Analysts noted that the bank has announced plans to seek third-party capital for its securitization business, which has $20 billion in risk-weighted assets and $75 billion in leveraged exposure. In July, Credit Suisse said it aimed to create a capital-light, advisory-led investment banking business with a focus on markets to complement its wealth management and Swiss banking operations.

It is reported that Credit Suisse has drawn up plans to split its investment banking business into three parts, namely the consulting business, which may be divested at some point in the future; risk assets; and the rest of the business. Credit Suisse said last week it would provide investors with an updated strategic review when it reports third-quarter 2022 earnings on Oct. 27.
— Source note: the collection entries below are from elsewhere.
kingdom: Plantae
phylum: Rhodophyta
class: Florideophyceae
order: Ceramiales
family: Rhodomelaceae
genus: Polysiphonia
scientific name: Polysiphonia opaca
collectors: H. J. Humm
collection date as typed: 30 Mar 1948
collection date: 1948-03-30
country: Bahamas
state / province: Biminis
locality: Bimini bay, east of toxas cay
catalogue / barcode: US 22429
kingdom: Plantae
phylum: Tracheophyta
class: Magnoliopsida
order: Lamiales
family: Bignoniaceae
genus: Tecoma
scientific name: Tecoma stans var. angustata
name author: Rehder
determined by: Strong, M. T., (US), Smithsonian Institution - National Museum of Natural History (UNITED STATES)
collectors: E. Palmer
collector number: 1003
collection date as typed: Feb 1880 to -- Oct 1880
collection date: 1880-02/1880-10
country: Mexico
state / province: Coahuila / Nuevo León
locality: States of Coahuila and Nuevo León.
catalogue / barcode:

2. Credit Suisse has options but it’s not easy

Credit Suisse, mired in a quagmire, has the potential to become the Lehman Brothers of 2008. However, in the eyes of analysts, Credit Suisse’s current situation is better compared to Deutsche Bank in 2016 and 2017, or Morgan Stanley in 2011. Both banks went through a similar situation, but both survived.

Deutsche Bank’s 2016 crisis was sparked in part by the U.S. Justice Department’s request for the bank to pay $14 billion to resolve an investigation into residential mortgage-backed securities. Investors’ concerns regarding the bank were not allayed until it raised 8 billion euros ($7.85 billion) in fresh capital in 2017, even following it finally struck a deal with the U.S. Justice Department for regarding $7 billion.

In 2011, rumours at the time that Morgan Stanley was heavily exposed to volatile European debt weighed on its stocks and bonds. Morgan Stanley’s biggest shareholder came out to publicly support the bank, and the crisis facing Morgan Stanley was lifted following the losses investors feared never materialized.

For now, Credit Suisse hopes to raise money by selling assets rather than through a highly dilutive rights issue like Deutsche Bank. “If one of the options includes financing, it’s always difficult for stocks to stabilize when the size of the potential offering and dilution is unknown,” said banking analyst Alison Williams. “Tough markets have added to the impatience.”

ZKB analyst Christian Schmidiger had previously expected as much as CHF 4 billion to be used for upcoming restructuring, growth plans for wealth management and equity accumulation as the securitized products business might be sold and balance sheet risk was reduced .

Credit Suisse’s proposed sale of its securitized products unit has attracted interest from potential buyers including BNP Paribas SA and Apollo Global Management Inc. But there are also doubts that, with rising interest rates putting pressure on these assets, coupled with today’s bleak investment banking environment, selling these assets can still get a good price.

“If they had started restructuring a year or two ago, it would have been easier for them to sell assets because there was more demand for risky assets at that time,” said Andreas Venditti, an analyst at Vontobel Bank. Xin’s luck is even worse, as its focus is skewed toward the struggling investment banking business, including the leveraged lending division.”

Venditti believes that if Credit Suisse’s management does not take aggressive action to downsize the investment banking business, there will be a backlash from shareholders. That might leave the bank’s management with no choice but to undertake a costly restructuring. The deterioration in current market conditions suggests that Credit Suisse may struggle to issue new shares to raise funds for a planned spin-off and its financing costs might rise sharply.

Selling the asset management unit is another viable option for Credit Suisse, according to analysts. Another option is to release the strategic review ahead of schedule, without having to endure another three weeks of market turmoil. JPMorgan analyst Kian Abouhossein hinted that the bank may announce its third-quarter capital position ahead of schedule to support a message to investors over the weekend that the bank’s balance sheet remains solid.